Etkinlikler —
A) Metin bloğunda "Sözdebilim, bu etkiden" ifadesinden "bir örnek oluşturmaktadır." ifadesine kadar uzanan bölümü olduğu gibi alıntılayın.
B) Metin bloğuna göre, yetkin kişileri erken yaşta keşfetme görevini eğitimciler açısından zorlaştıran nedir? Bir ile üç cümle arasında açıklayın.

Metin bloğu —
------------------------------
Sözdebilim, bu etkiden muzdarip kişilerle en sık karşılaşılan alanlardan biridir. Farmakoloji biliminin adını bile duymamasına rağmen aşıların insanlara zarar verdiğini iddia edip çocuklarına aşı yaptırmayan ve onların yaşamlarını tehlikeye atan aşı karşıtları son yıllarda oldukça artmıştır. Bilim insanlarının defalarca bilimsel teste tâbi tutup ticari kaygıdan uzak bir biçimde insanlığın kullanımına sundukları aşılar yerine “alternatif tıp” adı altındaki bazı ürünleri ve davranışları tercih eden kişiler bu etki için güzel bir örnek oluşturmaktadır.
2020 yılında yaşanan bir olay ise bu etkinin ne boyutlara varabileceğini göstermiştir. Dünyanın düz olduğuna inanan 64 yaşındaki ABD vatandaşı Mike Hughes bu iddiasını kanıtlamak için ev yapımı bir roket üretmiştir. Kendini havaya fırlatıp yerden 1,5 km kadar yükselmeyi, sonrasında da iddiasını kanıtlayacak kayıtlarla birlikte yere inmeyi hedefleyen Hughes, birkaç yüz metre yükseklikten düşüp yere çakılarak yaşamını yitirmiştir.

Sonuç
Belirli bir alanda bilgisi olanların birçoğunun öne çıkmayıp keşfedilmeyi bekledikleri gerçeği göz önünde bulundurulduğunda, bu kişileri küçük yaşlardan itibaren keşfedip onlara hak ettikleri yetkiyi verme konusunda en büyük sorumluluk kuşkusuz eğitimcilere düşüyor. Ancak onların da aynı koşullarda yetiştikleri düşünüldüğünde, bu etkinin avucu içine aldığı kitleler içerisinde öğretmenlerin hiç de azımsanmayacak bir yer tutuyor olması ihtimali, bu durumu güçleştirmektedir. Öne çıkmaktansa keşfedilmeyi bekleyen ancak girişimci bireylerin arkasında kalan yetkin kişiler, cesaretleri kırıldığı için bir süre sonra tabiri caizse kabuğuna çekiliyor. Yetkin olmayıp da öne çıkan kişiler ise önemli mevkileri işgal ederek önce çalıştıkları kurumların daha sonra da toplumun ilerlemesini sekteye uğratabiliyor. Eğitim düzeyi açısından olumlu bir izlenime sahip olmayan toplumların demokrasiyi ne ölçüde uygulayabildiklerini incelediğimizde bu durum daha kolay anlaşılabilir diye düşünüyorum.
------------------------------
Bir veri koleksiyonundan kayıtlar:
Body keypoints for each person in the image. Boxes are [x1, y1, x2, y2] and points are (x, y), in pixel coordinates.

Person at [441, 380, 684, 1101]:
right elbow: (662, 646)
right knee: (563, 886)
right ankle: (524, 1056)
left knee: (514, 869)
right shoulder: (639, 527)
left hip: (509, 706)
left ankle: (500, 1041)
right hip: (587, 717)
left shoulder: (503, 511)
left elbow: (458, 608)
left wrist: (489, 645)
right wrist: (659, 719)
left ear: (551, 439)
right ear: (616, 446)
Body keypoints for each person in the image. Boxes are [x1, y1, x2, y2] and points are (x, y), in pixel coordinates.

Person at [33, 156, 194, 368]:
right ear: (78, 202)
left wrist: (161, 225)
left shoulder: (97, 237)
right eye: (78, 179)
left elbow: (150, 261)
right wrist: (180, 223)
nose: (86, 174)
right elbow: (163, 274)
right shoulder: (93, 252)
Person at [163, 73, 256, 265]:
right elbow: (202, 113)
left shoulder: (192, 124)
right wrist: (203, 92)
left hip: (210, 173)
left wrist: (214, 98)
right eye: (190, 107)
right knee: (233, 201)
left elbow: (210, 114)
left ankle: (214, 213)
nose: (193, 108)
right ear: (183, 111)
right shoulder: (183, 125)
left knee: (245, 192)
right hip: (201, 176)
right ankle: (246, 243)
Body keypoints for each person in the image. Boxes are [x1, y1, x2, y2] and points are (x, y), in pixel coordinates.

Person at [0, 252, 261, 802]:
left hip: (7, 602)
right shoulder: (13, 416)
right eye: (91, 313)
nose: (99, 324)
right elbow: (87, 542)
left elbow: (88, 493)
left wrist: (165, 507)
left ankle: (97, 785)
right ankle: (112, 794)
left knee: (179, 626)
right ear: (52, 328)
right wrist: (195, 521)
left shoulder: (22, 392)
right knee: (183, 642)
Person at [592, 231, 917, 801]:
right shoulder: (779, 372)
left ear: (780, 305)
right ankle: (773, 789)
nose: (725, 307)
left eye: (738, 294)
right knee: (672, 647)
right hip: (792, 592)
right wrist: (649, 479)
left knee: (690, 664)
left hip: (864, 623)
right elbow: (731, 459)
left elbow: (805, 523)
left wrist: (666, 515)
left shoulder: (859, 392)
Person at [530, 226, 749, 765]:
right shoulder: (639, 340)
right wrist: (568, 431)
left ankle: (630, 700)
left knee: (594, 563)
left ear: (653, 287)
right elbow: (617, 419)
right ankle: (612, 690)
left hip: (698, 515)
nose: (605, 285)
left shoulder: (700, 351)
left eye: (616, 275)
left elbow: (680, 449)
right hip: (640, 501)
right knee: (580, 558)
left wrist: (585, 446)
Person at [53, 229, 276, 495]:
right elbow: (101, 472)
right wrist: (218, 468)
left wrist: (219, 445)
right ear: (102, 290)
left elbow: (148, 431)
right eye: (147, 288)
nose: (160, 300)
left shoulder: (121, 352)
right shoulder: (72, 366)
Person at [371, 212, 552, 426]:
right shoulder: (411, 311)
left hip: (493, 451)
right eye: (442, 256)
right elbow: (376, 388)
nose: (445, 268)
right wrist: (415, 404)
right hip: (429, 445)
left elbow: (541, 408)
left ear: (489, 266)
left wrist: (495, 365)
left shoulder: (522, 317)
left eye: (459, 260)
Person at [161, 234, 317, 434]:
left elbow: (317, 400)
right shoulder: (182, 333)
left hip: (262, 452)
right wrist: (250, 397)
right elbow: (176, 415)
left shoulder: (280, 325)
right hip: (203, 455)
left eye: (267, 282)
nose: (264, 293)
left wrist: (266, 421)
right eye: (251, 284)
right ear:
------------------------------
Yanıt listesi —
A)
Sözdebilim, bu etkiden muzdarip kişilerle en sık karşılaşılan alanlardan biridir. Farmakoloji biliminin adını bile duymamasına rağmen aşıların insanlara zarar verdiğini iddia edip çocuklarına aşı yaptırmayan ve onların yaşamlarını tehlikeye atan aşı karşıtları son yıllarda oldukça artmıştır. Bilim insanlarının defalarca bilimsel teste tâbi tutup ticari kaygıdan uzak bir biçimde insanlığın kullanımına sundukları aşılar yerine “alternatif tıp” adı altındaki bazı ürünleri ve davranışları tercih eden kişiler bu etki için güzel bir örnek oluşturmaktadır.

B) Eğitimciler de aynı koşullarda yetişmiştir. Bu yüzden, bu etkinin avucu içine aldığı kitleler içinde öğretmenlerin azımsanmayacak bir yer tutuyor olması ihtimali vardır. Bu ihtimal, yetkin kişileri küçük yaşlardan itibaren keşfedip onlara hak ettikleri yetkiyi verme işini güçleştirmektedir.